Proprio le polemiche, però, aveva rallentato l’operazione e al momento il deal – che in ogni caso Angelucci dovrebbe segnalare ad Agcom – non è stato finalizzato. Resta il fatto che maggioranza e governo – ovviamente non ostili all’iniziativa di un parlamentare amico – non si sono mai opposti. Anche se qualcuno racconta che alla fine il senatore sia stato invitato a soprassedere. Non fosse altro perché già ora la maggioranza può contare, oltre che sulle tre testate di Angelucci, sulla vicinanza di Mediaset e sul sostanziale controllo della Rai. Insomma, il messaggio che sarebbe arrivato, forse addirittura da Palazzo Chigi, è che, almeno per ora, non serviva e non serve un’altra “bocca di fuoco”.
Resta il fatto che la legge sulla concentrazione è ancora ferma agli standard fissati negli anni Ottanta. Nella segnalazione Agcom consiglia di riformare la norma «al fine di non trascurare la complessità ed eterogeneità delle modalità di diffusione e fruizione dell’informazione, per le quali, tra l’altro, esistono più indici di rilevazione, non omogenei, relativi a copie diffuse cartacee, copie diffuse digitali e, per le testate online, audience dei rispettivi siti e applicazioni». Per la tutela del pluralismo l’autorità raccomanda di affidarsi a «indicatori in grado di adattarsi ai mutevoli contesti di mercato», nello specifico «offerta di servizi a contenuto editoriale» e «altre attività qualificabili come mera raccolta pubblicitaria».

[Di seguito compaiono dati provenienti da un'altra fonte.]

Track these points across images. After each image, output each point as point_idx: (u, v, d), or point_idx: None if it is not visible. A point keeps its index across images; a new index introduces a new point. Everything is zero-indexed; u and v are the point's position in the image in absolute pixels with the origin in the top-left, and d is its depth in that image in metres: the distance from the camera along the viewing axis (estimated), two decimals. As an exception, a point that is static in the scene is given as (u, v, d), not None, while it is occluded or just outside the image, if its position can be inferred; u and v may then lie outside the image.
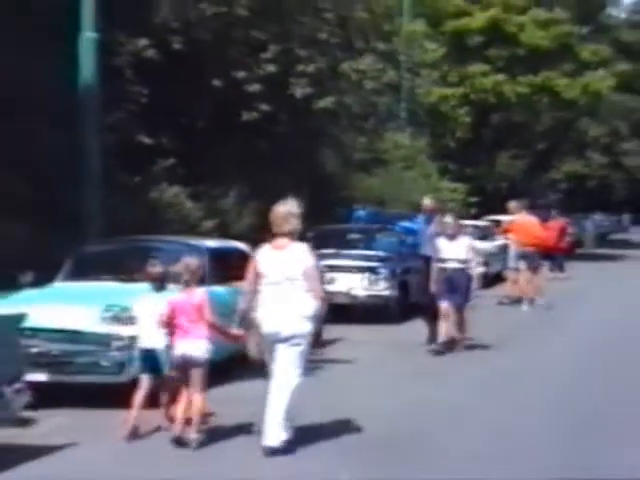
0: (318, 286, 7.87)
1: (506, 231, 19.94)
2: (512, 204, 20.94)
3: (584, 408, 9.46)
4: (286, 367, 7.68)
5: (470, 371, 11.60)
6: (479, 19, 35.91)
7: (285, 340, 7.68)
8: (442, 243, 13.07)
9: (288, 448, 7.56)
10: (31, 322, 8.03)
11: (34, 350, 8.76)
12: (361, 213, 20.89)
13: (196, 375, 7.87)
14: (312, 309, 7.71)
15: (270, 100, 18.21)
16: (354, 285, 15.77)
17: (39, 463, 7.26)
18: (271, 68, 18.29)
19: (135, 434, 8.06)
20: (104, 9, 13.94)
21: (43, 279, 10.48)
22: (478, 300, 12.92)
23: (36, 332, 8.80)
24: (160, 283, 8.45)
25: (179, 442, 7.72)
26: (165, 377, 8.28)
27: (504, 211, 22.37)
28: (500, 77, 35.29)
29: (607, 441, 8.10)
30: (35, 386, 7.86)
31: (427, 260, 13.54)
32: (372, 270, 15.81)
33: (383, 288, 15.74)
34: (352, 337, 13.93)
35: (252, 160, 18.92)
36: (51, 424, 8.45)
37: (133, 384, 8.46)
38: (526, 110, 37.89)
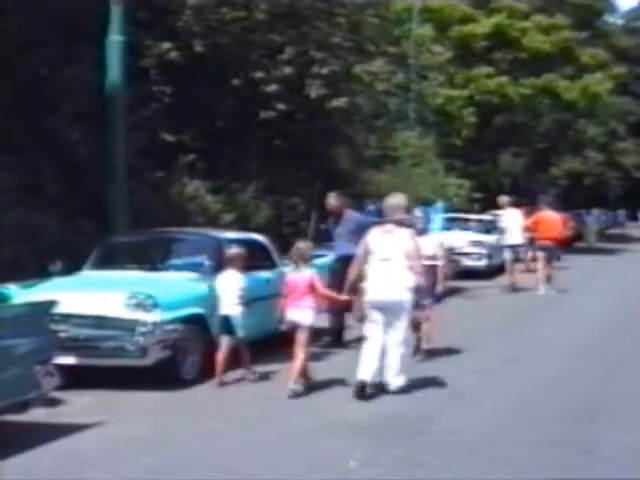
0: (418, 264, 8.94)
1: (533, 225, 19.36)
2: (503, 199, 20.88)
3: (583, 389, 9.43)
4: (394, 327, 8.78)
5: (473, 355, 11.53)
6: (484, 25, 35.88)
7: (391, 306, 8.76)
8: None
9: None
10: (61, 308, 8.03)
11: (63, 335, 8.75)
12: (372, 207, 20.86)
13: (301, 337, 8.87)
14: (412, 282, 8.81)
15: (287, 100, 18.17)
16: None
17: (68, 440, 7.26)
18: (288, 70, 18.23)
19: (222, 383, 9.24)
20: (131, 14, 13.96)
21: (72, 268, 10.50)
22: (482, 290, 12.73)
23: (65, 318, 8.80)
24: (237, 263, 9.48)
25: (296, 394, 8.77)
26: (239, 338, 9.31)
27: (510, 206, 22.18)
28: (503, 80, 35.20)
29: (608, 423, 8.08)
30: (64, 368, 7.87)
31: (342, 260, 11.10)
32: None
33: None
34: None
35: (269, 156, 18.89)
36: (79, 404, 8.46)
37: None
38: (528, 111, 37.82)
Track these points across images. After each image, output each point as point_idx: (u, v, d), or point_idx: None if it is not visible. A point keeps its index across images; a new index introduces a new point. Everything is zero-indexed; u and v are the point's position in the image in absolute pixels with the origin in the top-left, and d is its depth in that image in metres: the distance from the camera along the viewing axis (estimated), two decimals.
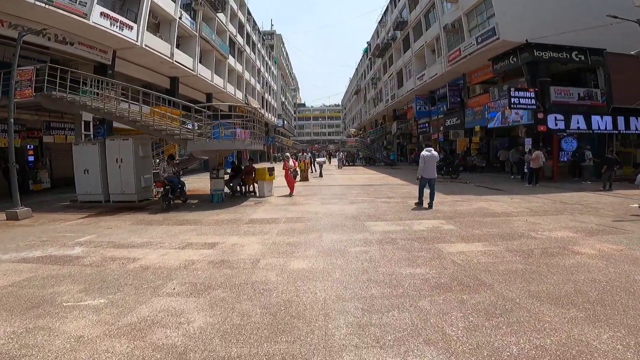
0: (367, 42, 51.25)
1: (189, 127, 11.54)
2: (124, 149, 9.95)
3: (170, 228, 7.22)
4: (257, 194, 11.86)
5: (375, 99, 46.26)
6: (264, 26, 62.60)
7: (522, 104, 14.97)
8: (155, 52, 18.34)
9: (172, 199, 9.75)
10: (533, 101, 14.94)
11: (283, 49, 69.79)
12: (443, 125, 25.14)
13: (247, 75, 37.67)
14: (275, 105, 57.93)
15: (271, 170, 11.57)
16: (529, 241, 5.62)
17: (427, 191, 9.00)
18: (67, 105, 10.97)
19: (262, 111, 45.40)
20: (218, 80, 27.90)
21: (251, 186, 12.30)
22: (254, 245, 5.68)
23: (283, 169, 12.15)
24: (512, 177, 16.97)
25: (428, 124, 28.72)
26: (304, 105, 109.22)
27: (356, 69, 64.85)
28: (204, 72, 25.10)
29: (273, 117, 55.31)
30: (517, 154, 16.58)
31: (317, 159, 21.00)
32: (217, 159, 10.92)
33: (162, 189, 9.03)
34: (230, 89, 31.20)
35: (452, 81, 23.32)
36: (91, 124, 11.93)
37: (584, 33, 15.83)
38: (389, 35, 36.46)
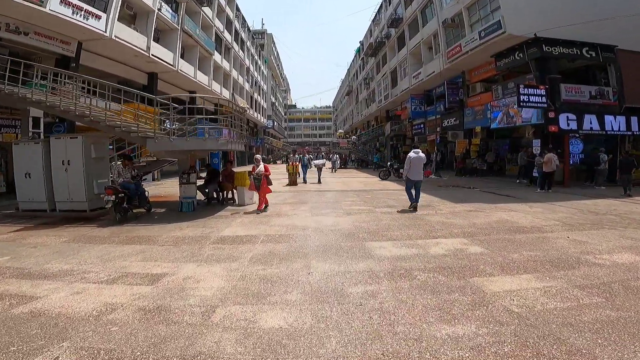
0: (360, 42, 50.07)
1: (167, 126, 10.11)
2: (72, 149, 8.23)
3: (112, 248, 5.55)
4: (237, 202, 10.22)
5: (367, 99, 44.99)
6: (255, 25, 61.03)
7: (532, 102, 13.64)
8: (129, 45, 16.56)
9: (129, 208, 8.06)
10: (544, 99, 13.63)
11: (274, 49, 68.15)
12: (440, 126, 23.81)
13: (234, 73, 35.94)
14: (265, 106, 56.21)
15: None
16: (593, 270, 4.14)
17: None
18: (18, 101, 9.20)
19: (251, 111, 43.75)
20: (202, 77, 26.13)
21: (230, 193, 10.66)
22: (215, 281, 4.07)
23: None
24: (518, 181, 15.66)
25: (424, 125, 27.41)
26: (294, 106, 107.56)
27: (348, 69, 63.63)
28: (186, 68, 23.33)
29: (262, 118, 53.59)
30: (525, 156, 15.26)
31: (315, 162, 17.71)
32: (188, 161, 9.26)
33: (113, 197, 7.32)
34: (216, 86, 29.44)
35: (450, 79, 22.03)
36: (42, 121, 10.14)
37: (595, 29, 14.71)
38: (383, 33, 35.28)
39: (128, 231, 6.90)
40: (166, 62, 20.02)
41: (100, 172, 8.75)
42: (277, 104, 71.19)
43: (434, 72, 23.29)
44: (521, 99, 13.56)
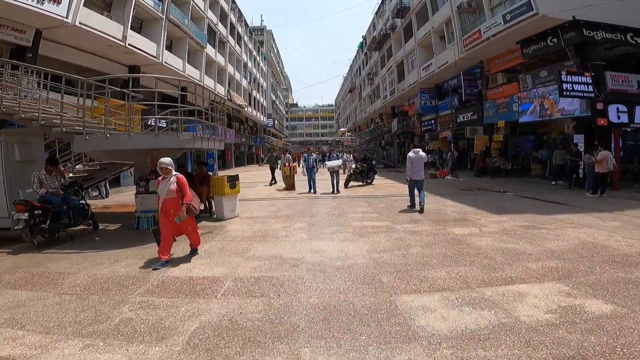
0: (362, 36, 47.94)
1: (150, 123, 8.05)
2: None
3: None
4: (215, 215, 7.99)
5: (371, 95, 42.73)
6: (254, 22, 58.87)
7: (577, 91, 11.38)
8: (99, 34, 14.40)
9: (56, 228, 5.86)
10: (590, 88, 11.36)
11: (274, 46, 65.95)
12: (454, 122, 21.52)
13: (230, 68, 33.77)
14: (264, 104, 54.02)
15: (234, 180, 7.70)
16: None
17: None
18: None
19: (249, 109, 41.61)
20: (193, 72, 23.97)
21: (207, 202, 8.44)
22: None
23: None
24: (554, 182, 13.34)
25: (434, 121, 25.11)
26: (296, 105, 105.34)
27: (350, 65, 61.45)
28: (173, 60, 21.18)
29: (262, 117, 51.42)
30: (564, 154, 12.95)
31: (329, 163, 12.67)
32: (150, 164, 7.05)
33: (25, 214, 5.13)
34: (209, 82, 27.27)
35: (467, 70, 19.73)
36: None
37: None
38: (388, 25, 33.08)
39: (38, 263, 4.76)
40: (147, 54, 17.84)
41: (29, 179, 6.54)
42: (277, 102, 68.99)
43: (447, 62, 21.05)
44: (564, 88, 11.31)
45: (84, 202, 6.76)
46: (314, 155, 12.79)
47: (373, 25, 41.55)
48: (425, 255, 4.73)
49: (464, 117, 20.12)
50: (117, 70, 17.68)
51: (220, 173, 28.97)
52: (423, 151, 8.82)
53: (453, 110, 21.46)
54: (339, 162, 12.80)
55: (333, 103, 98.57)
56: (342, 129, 50.54)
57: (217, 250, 5.36)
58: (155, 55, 18.73)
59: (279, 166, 15.45)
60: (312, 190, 11.98)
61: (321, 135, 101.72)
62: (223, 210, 7.58)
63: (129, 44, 16.25)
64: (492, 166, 17.46)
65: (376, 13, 39.75)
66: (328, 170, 12.63)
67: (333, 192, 11.86)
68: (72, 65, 15.34)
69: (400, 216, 7.63)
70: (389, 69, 34.03)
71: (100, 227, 7.29)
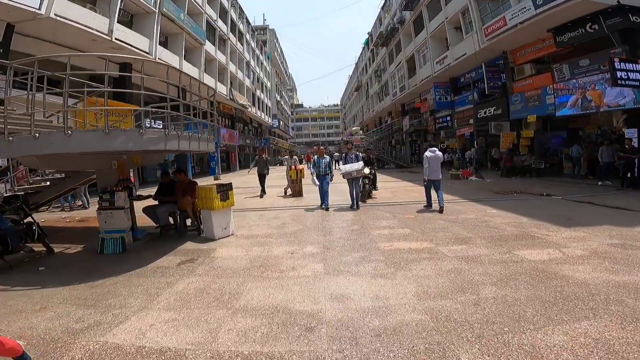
0: (368, 33, 46.25)
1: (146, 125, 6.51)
2: None
3: None
4: (204, 233, 6.37)
5: (379, 93, 41.01)
6: (256, 21, 57.39)
7: (633, 79, 9.67)
8: (80, 27, 12.98)
9: None
10: None
11: (277, 45, 64.54)
12: (474, 117, 19.73)
13: (232, 67, 32.33)
14: (269, 104, 52.59)
15: (225, 190, 6.06)
16: None
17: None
18: None
19: (253, 109, 40.17)
20: (190, 69, 22.51)
21: (193, 217, 6.82)
22: None
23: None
24: (600, 183, 11.54)
25: (451, 117, 23.35)
26: (301, 105, 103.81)
27: (356, 63, 59.69)
28: (168, 57, 19.72)
29: (267, 117, 49.98)
30: (610, 151, 11.17)
31: (345, 167, 8.61)
32: (117, 171, 5.47)
33: None
34: (210, 80, 25.83)
35: (489, 61, 17.97)
36: None
37: None
38: (396, 19, 31.41)
39: None
40: (137, 49, 16.36)
41: None
42: (282, 103, 67.52)
43: (465, 54, 19.36)
44: (617, 76, 9.62)
45: (30, 221, 5.20)
46: (327, 158, 9.16)
47: (379, 20, 39.94)
48: (510, 302, 3.08)
49: (486, 112, 18.33)
50: (107, 68, 16.21)
51: (224, 177, 27.63)
52: (439, 150, 8.54)
53: (472, 105, 19.67)
54: (359, 164, 8.40)
55: (339, 103, 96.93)
56: (355, 127, 48.33)
57: (194, 293, 3.74)
58: (147, 51, 17.28)
59: (268, 172, 12.44)
60: (324, 205, 8.79)
61: (327, 135, 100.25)
62: (213, 229, 5.97)
63: (115, 39, 14.80)
64: (521, 165, 15.71)
65: (382, 7, 38.14)
66: (344, 177, 8.57)
67: (352, 207, 8.57)
68: (57, 63, 13.93)
69: (440, 233, 5.94)
70: (398, 65, 32.34)
71: (59, 250, 5.74)
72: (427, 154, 8.15)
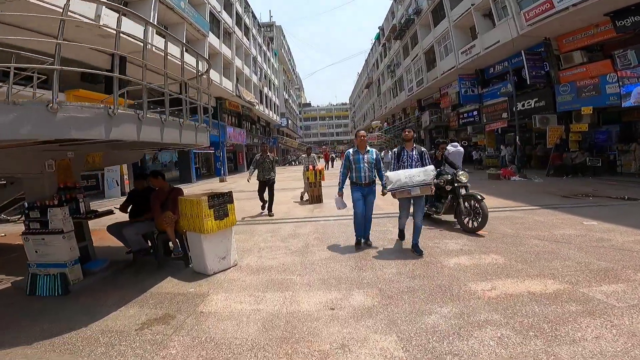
0: (379, 27, 44.26)
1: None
2: None
3: None
4: (190, 264, 4.42)
5: (393, 89, 38.90)
6: (262, 18, 55.56)
7: None
8: (57, 9, 11.14)
9: None
10: None
11: (284, 42, 62.63)
12: (508, 111, 17.61)
13: (238, 62, 30.47)
14: (277, 103, 50.71)
15: (222, 203, 4.09)
16: None
17: None
18: None
19: (261, 107, 38.34)
20: (191, 61, 20.64)
21: (177, 238, 4.85)
22: None
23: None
24: None
25: (478, 112, 21.16)
26: (309, 104, 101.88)
27: (366, 60, 57.62)
28: (168, 48, 17.83)
29: (275, 116, 48.11)
30: None
31: (395, 177, 4.53)
32: (55, 177, 3.54)
33: None
34: (214, 75, 24.00)
35: (528, 49, 15.84)
36: None
37: None
38: (411, 10, 29.45)
39: None
40: (131, 37, 14.50)
41: None
42: (290, 102, 65.66)
43: (498, 42, 17.26)
44: None
45: None
46: (372, 152, 5.00)
47: (391, 13, 37.97)
48: None
49: (525, 105, 16.15)
50: (100, 59, 14.47)
51: (230, 178, 25.77)
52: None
53: (505, 98, 17.52)
54: (428, 171, 4.47)
55: (347, 101, 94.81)
56: (376, 122, 45.67)
57: None
58: (141, 40, 15.43)
59: (274, 176, 8.21)
60: (364, 239, 5.16)
61: (336, 134, 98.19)
62: (205, 259, 4.04)
63: (103, 25, 12.98)
64: (572, 163, 13.55)
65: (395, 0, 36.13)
66: (396, 196, 4.62)
67: (416, 253, 4.58)
68: (41, 53, 12.21)
69: (555, 261, 3.89)
70: (414, 58, 30.26)
71: None
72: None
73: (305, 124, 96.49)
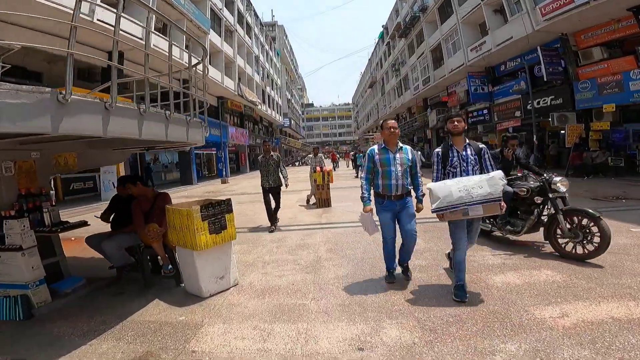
0: (382, 26, 43.60)
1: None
2: None
3: None
4: (182, 283, 3.74)
5: (398, 88, 38.19)
6: (264, 18, 54.97)
7: None
8: (49, 4, 10.59)
9: None
10: None
11: (286, 42, 62.04)
12: (522, 110, 16.89)
13: (240, 61, 29.87)
14: (280, 103, 50.09)
15: (220, 213, 3.42)
16: None
17: None
18: None
19: (263, 107, 37.73)
20: (194, 62, 20.03)
21: (165, 252, 4.15)
22: None
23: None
24: None
25: (489, 110, 20.44)
26: (312, 105, 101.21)
27: (369, 59, 56.89)
28: (166, 45, 17.20)
29: (278, 116, 47.51)
30: None
31: (446, 189, 3.06)
32: (20, 181, 2.88)
33: None
34: (216, 74, 23.45)
35: (544, 45, 15.14)
36: None
37: None
38: (416, 7, 28.83)
39: None
40: (128, 34, 13.93)
41: None
42: (293, 102, 65.04)
43: (511, 38, 16.56)
44: None
45: None
46: (407, 151, 3.62)
47: (395, 11, 37.38)
48: None
49: (540, 103, 15.42)
50: (98, 57, 13.83)
51: (233, 179, 25.12)
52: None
53: (520, 96, 16.80)
54: (496, 179, 3.01)
55: (350, 101, 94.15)
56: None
57: None
58: (140, 36, 14.85)
59: (286, 182, 6.90)
60: (394, 272, 3.78)
61: (339, 135, 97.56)
62: (199, 280, 3.37)
63: (98, 19, 12.39)
64: (591, 163, 12.81)
65: None
66: (446, 218, 3.14)
67: (458, 294, 3.17)
68: (40, 52, 11.69)
69: (622, 277, 3.19)
70: (420, 56, 29.62)
71: None
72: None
73: (308, 125, 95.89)
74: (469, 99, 21.77)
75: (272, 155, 6.82)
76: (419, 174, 3.62)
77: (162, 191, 4.06)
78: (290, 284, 3.79)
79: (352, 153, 29.11)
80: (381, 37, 45.48)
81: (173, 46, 4.52)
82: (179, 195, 15.25)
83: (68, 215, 9.42)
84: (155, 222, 3.66)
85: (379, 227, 3.58)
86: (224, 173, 25.96)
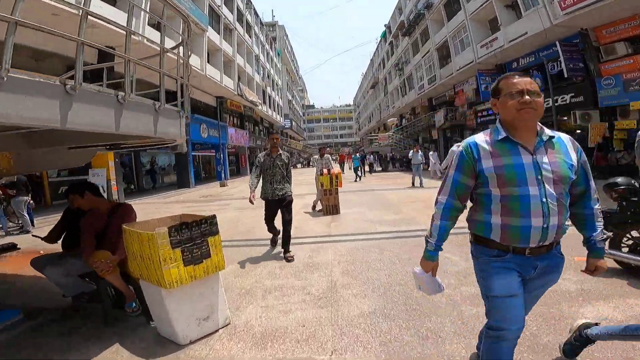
0: (385, 25, 42.77)
1: None
2: None
3: None
4: (155, 324, 2.80)
5: (401, 87, 37.37)
6: (264, 18, 54.26)
7: None
8: None
9: None
10: None
11: (287, 42, 61.34)
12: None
13: (240, 60, 29.08)
14: (280, 103, 49.31)
15: (198, 238, 2.51)
16: None
17: None
18: None
19: (264, 108, 36.92)
20: (192, 59, 19.22)
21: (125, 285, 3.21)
22: None
23: None
24: None
25: None
26: (313, 106, 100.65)
27: (371, 59, 56.05)
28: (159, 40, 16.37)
29: (279, 117, 46.69)
30: None
31: None
32: None
33: None
34: (214, 72, 22.64)
35: (563, 40, 14.32)
36: None
37: None
38: (421, 4, 28.08)
39: None
40: (119, 27, 13.05)
41: None
42: (294, 103, 64.28)
43: (525, 34, 15.75)
44: None
45: None
46: (568, 144, 1.58)
47: (398, 9, 36.57)
48: None
49: (558, 101, 14.54)
50: (89, 54, 13.00)
51: (232, 182, 24.22)
52: None
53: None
54: None
55: (351, 102, 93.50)
56: (392, 119, 43.07)
57: None
58: (133, 32, 13.98)
59: (290, 189, 5.07)
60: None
61: (340, 137, 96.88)
62: (172, 324, 2.44)
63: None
64: (617, 164, 11.99)
65: None
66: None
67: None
68: (28, 48, 10.95)
69: None
70: (425, 55, 28.83)
71: None
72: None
73: (309, 126, 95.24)
74: (477, 97, 20.91)
75: (280, 154, 4.91)
76: (595, 194, 1.64)
77: (121, 202, 3.15)
78: (299, 324, 2.86)
79: (358, 154, 28.04)
80: (383, 36, 44.71)
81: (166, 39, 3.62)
82: (173, 200, 14.34)
83: (54, 220, 8.52)
84: (110, 245, 2.73)
85: (443, 289, 1.82)
86: (223, 175, 25.12)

In un’altra delibera che tocca sempre il tema della concentrazione, facendo riferimento al Tusma, il testo unico che regolamenta la materia, si citano i limiti economici – quantificati nella fetta di ricavi percepiti rispetto al totale del mercato – per identificare una posizione di potere di mercato e quelli tecnici, che riguardano le autorizzazioni di trasmissione di programmi televisivi e radiofonici.
Ma spingere perché la legge venga riformata rischia di essere un’arma a doppio taglio per l’opposizione. «Credo che sia sacrosanto quello che il presidente Lasorella ha detto, fa parte di una riflessione che molti di noi hanno fatto in questo periodo. Il sistema dell’editoria sta cambiando in maniera vorticosa e la legge è del 1987» ha detto in un’intervista all’agenzia Gea Alberto Barachini.
Il sottosegretario all’Editoria però non sfiora nella sua risposta il tema della concentrazione, raccomandando di rivedere la norma per restare al passo con la digitalizzazione. «Può essere un’occasione per introdurre paletti, norme, regole che difendano l’informazione professionale, che tutelino il lavoro e in qualche modo ci proteggano dagli sviluppi non necessariamente virtuosi della tecnologia». Insomma, a parole la disponibilità a mettere mano al testo c’è, ma quale possa essere il risultato di una legge ritoccata dalla destra è tutto da vedere.